RECORDS FOR THE EXERCISE START

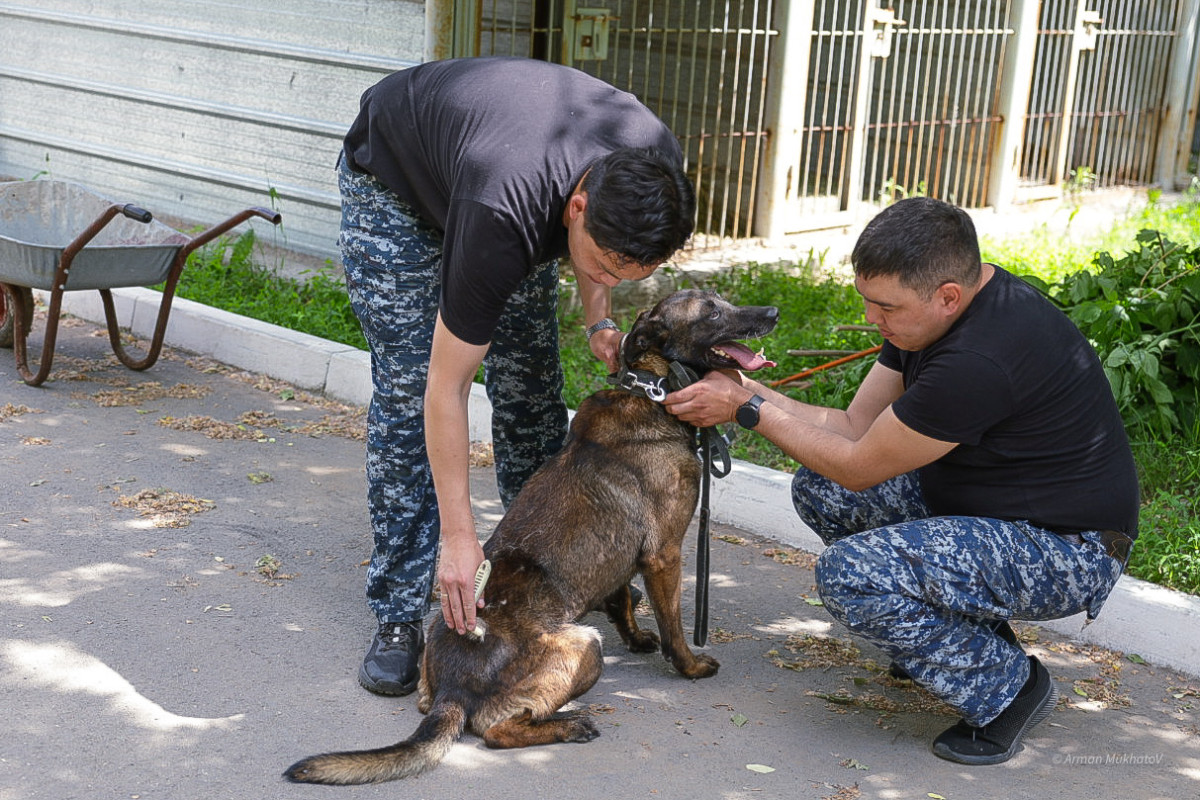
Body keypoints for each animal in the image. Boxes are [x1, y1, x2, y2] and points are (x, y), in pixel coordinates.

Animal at [285, 287, 782, 782]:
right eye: (712, 312)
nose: (774, 312)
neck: (652, 390)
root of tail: (450, 692)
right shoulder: (665, 555)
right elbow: (674, 626)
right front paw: (690, 666)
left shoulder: (626, 555)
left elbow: (622, 597)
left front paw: (637, 638)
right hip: (584, 645)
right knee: (496, 731)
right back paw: (568, 725)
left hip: (448, 678)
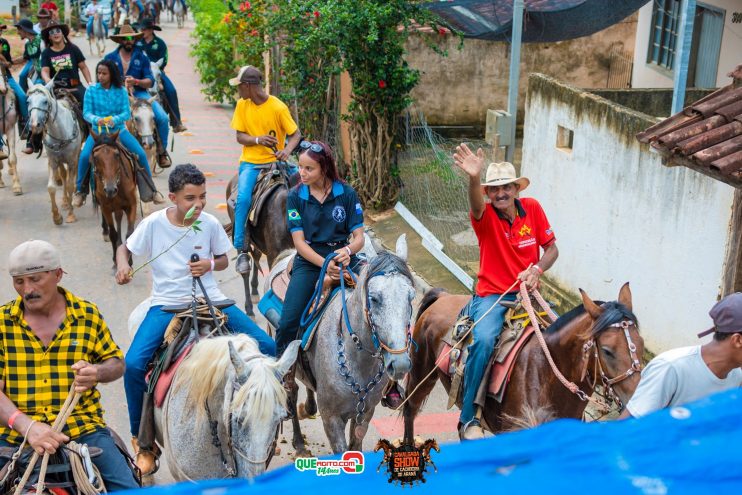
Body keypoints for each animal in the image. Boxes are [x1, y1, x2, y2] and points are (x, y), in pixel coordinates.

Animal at [27, 84, 83, 227]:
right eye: (28, 101)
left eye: (45, 101)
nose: (34, 125)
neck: (60, 132)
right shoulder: (53, 161)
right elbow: (51, 187)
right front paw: (57, 217)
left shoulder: (72, 160)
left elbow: (70, 185)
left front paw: (71, 215)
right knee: (63, 175)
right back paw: (65, 201)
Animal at [91, 130, 140, 266]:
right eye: (96, 158)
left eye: (117, 155)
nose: (110, 189)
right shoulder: (106, 208)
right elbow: (113, 233)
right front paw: (115, 261)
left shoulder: (131, 205)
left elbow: (130, 233)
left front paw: (129, 261)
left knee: (118, 218)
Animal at [288, 234, 416, 456]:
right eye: (374, 298)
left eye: (411, 296)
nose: (399, 364)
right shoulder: (331, 419)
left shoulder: (364, 414)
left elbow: (355, 446)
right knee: (291, 391)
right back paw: (299, 442)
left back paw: (308, 408)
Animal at [404, 282, 644, 442]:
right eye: (607, 351)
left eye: (640, 343)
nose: (636, 398)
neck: (546, 375)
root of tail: (443, 297)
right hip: (421, 371)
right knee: (410, 409)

RECORDS FOR THE EXERCISE END

TASK ▸
Keep every word of the records above exactly, and return them with no pictures.

EXPECTED OUTPUT ▸
Body keypoints for each animal in the image. Boxes are [x1, y1, x2, y2] and points are (x, y), in pixel coordinates.

Animal at [285, 287, 782, 782]:
right eye: (712, 312)
nose: (774, 312)
neck: (652, 390)
root of tail: (450, 692)
right shoulder: (665, 555)
right elbow: (674, 626)
right front paw: (690, 666)
left shoulder: (626, 555)
left elbow: (622, 597)
left front paw: (637, 638)
right hip: (584, 645)
right knee: (496, 731)
right back paw: (568, 725)
left hip: (448, 678)
Body keypoints for each animal in the image. Boxes are [x1, y1, x2, y2] and points are (x, y), in pixel coordinates.

Animal at [27, 84, 83, 227]:
right eye: (28, 101)
left eye: (45, 101)
nose: (34, 125)
neck: (60, 132)
right shoulder: (53, 161)
right elbow: (51, 187)
right front paw: (57, 217)
left shoulder: (72, 160)
left elbow: (70, 185)
left front paw: (71, 215)
right knee: (63, 175)
right back paw: (65, 201)
Animal at [91, 130, 140, 266]:
right eye: (96, 158)
left eye: (117, 155)
nose: (110, 189)
right shoulder: (106, 208)
right elbow: (113, 233)
right front paw: (115, 261)
left shoulder: (131, 205)
left elbow: (130, 233)
left front paw: (129, 261)
left knee: (118, 218)
Animal at [288, 234, 416, 456]:
right eye: (374, 298)
left eye: (411, 296)
nose: (399, 364)
right shoulder: (331, 419)
left shoulder: (364, 414)
left elbow: (355, 446)
right knee: (291, 391)
right back paw: (299, 442)
left back paw: (308, 408)
Animal at [404, 282, 644, 442]:
right eye: (607, 351)
left eye: (640, 343)
nose: (636, 398)
neck: (546, 375)
root of tail: (443, 297)
right hip: (421, 371)
right knee: (410, 409)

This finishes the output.